Nobody including the connected article is making the argument that this cannot be profitable ever. People are saying "there is no way this admittedly quite interesting tool is going to be able to make back all of this money" and I think they are completely right to say that.
You can absolutely make money with this stuff, just not at this scale. The buildout for this shit has been certifiably crazy and a number of the involved firms are overleveraged for tens and even hundreds of billions of dollars.
How in the sweet fuck are you paying that off, plus giving investors dividends, selling this at $15/hour/user??? That math does not math. A quick google says there are between 1.5 and 4.4 million developers in the US alone, let's say it's 5 million, to be generous, and each of them is subbed to this for 8 hours per day, continuously. That's 600 million per year in revenue. If you took ALL that revenue, and put it towards paying down this debt, not leaving any for employee salaries, upkeep, ongoing development, it would take DECADES to pay down what OpenAI already owes.
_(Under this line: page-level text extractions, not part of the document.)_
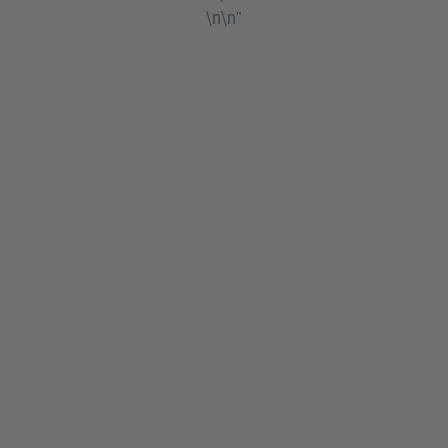
\n\n"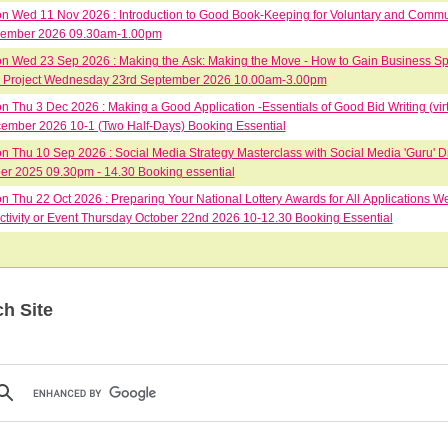
 Wed 11 Nov 2026 : Introduction to Good Book-Keeping for Voluntary and Comm
vember 2026 09.30am-1.00pm
 Wed 23 Sep 2026 : Making the Ask: Making the Move - How to Gain Business Spo
Group or Project Wednesday 23rd September 2026 10.00am-3.00pm
 Thu 3 Dec 2026 : Making a Good Application -Essentials of Good Bid Writing (vir
ember 2026 10-1 (Two Half-Days) Booking Essential
 Thu 10 Sep 2026 : Social Media Strategy Masterclass with Social Media 'Guru' D
r 2025 09.30pm - 14.30 Booking essential
 Thu 22 Oct 2026 : Preparing Your National Lottery Awards for All Applications We
ctivity or Event Thursday October 22nd 2026 10-12.30 Booking Essential
h Site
And yes I'm sticking directly to code, because that's the only thing I've seen it be really good at. Are we really proposing that every knowledge worker on earth and every manager of such workers is going to have an autonomous agent running all the time!? To do what, make sure they don't have to read or write email? Which even just that example is bringing in a fucking mess of legal, compliance, and security violations because LLMs are not intelligent and are not capable of being properly secured.
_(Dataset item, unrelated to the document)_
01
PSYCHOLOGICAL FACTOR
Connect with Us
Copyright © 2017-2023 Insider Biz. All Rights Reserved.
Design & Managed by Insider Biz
Like I'm sorry, I cannot take this industry seriously when even the most basic back-of-napkin math is saying, nay, screaming from the rooftops that they are FUCKED.
Isn't this akin to saying Big Pharma companies could easily make money if they just stopped doing expensive research? The massive R&D spend is the core of the business plan; it's the only reason they can demand high prices in the first place. Once OpenAI stops spending billions on training, their pricing power vanishes because users will just migrate to Anthropic or whoever releases the next frontier model. Would imply there'd be space for only one to outlast them all in some sort of war of attrition (perhaps similar to silicon industry).